We report an adaptive feedforward controller to address the ill-conditioned dynamic hysteresis on a custom-developed magnetostrictive vibration shaker. The vibration shaker works within low-frequency bandwidth. Magnetostrictive-induced hysteresis is a main issue that affects excitation waveform replication. Generally, the shape of dynamic hysteresis loop depends on the amplitude and frequency of input current. Many studies, e.g., Prandtl–Ishlinskii (PI)-based feedforward control approach, are conducted to address nonlinear dynamics in the hysteresis.
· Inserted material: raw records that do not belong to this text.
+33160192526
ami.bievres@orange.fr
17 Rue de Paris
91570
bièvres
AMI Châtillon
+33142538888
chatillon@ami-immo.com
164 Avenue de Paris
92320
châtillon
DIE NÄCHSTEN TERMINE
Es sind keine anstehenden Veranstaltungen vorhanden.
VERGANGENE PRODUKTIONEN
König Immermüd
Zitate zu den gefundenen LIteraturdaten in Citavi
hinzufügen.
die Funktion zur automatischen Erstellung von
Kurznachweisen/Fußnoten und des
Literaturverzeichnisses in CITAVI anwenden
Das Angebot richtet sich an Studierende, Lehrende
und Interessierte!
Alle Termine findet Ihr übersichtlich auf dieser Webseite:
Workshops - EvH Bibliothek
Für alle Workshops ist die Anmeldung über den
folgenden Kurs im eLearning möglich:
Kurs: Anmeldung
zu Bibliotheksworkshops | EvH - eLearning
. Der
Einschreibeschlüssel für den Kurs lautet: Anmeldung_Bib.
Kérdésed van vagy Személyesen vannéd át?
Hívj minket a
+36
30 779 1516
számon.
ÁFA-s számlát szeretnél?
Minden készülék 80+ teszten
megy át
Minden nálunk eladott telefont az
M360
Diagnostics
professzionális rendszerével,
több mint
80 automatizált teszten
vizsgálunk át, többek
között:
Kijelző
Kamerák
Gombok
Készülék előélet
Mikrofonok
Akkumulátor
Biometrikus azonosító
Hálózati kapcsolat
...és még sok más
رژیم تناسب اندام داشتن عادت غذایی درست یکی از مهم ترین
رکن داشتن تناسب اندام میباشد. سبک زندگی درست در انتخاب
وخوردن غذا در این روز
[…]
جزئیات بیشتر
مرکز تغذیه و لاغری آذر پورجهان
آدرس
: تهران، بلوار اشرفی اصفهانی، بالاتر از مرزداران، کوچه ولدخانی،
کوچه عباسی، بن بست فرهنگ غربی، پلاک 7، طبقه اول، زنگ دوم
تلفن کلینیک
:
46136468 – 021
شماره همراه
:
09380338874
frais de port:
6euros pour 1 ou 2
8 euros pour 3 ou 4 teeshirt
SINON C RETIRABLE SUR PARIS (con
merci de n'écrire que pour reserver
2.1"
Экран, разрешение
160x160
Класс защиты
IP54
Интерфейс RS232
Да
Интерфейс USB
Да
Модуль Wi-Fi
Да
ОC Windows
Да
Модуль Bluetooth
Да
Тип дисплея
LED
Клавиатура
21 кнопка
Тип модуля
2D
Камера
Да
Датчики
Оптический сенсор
Particularly, the dynamic hysteresis loop characterizes non-positive gradient (i.e., ill condition) when the frequency of input current is increasing. Under the ill condition, traditional PI-based feedforward control is ineffective. In this paper, we investigate this phenomenon according to a few experiments. Then, a novel static hysteresis and dynamics hybrid compensator is presented to deal with the ill-conditioned dynamic hysteresis issue. The dynamic compensator is a finite-impulse-response-based model whose coefficients are updated by the modified filtered-x normalized least mean square (MFxNLMS) algorithm. The static hysteresis compensator is constructed with the polynomial-modified PI (PMPI) model. The parameters of PMPI model are acquired by particle swarm optimization. Two simulations are conducted to show (1) the convergence of the MFxNLMS algorithm; (2) the efficacy of proposed model to describe the ill-conditioned dynamic hysteresis. Furthermore, the experimental device is constructed and a couple of experiments are implemented. The experimental results show that, with the proposed controller, the magnetostrictive vibration shaker can replicate both narrowband and wideband waveforms accurately. Moreover, it is robust to load variation.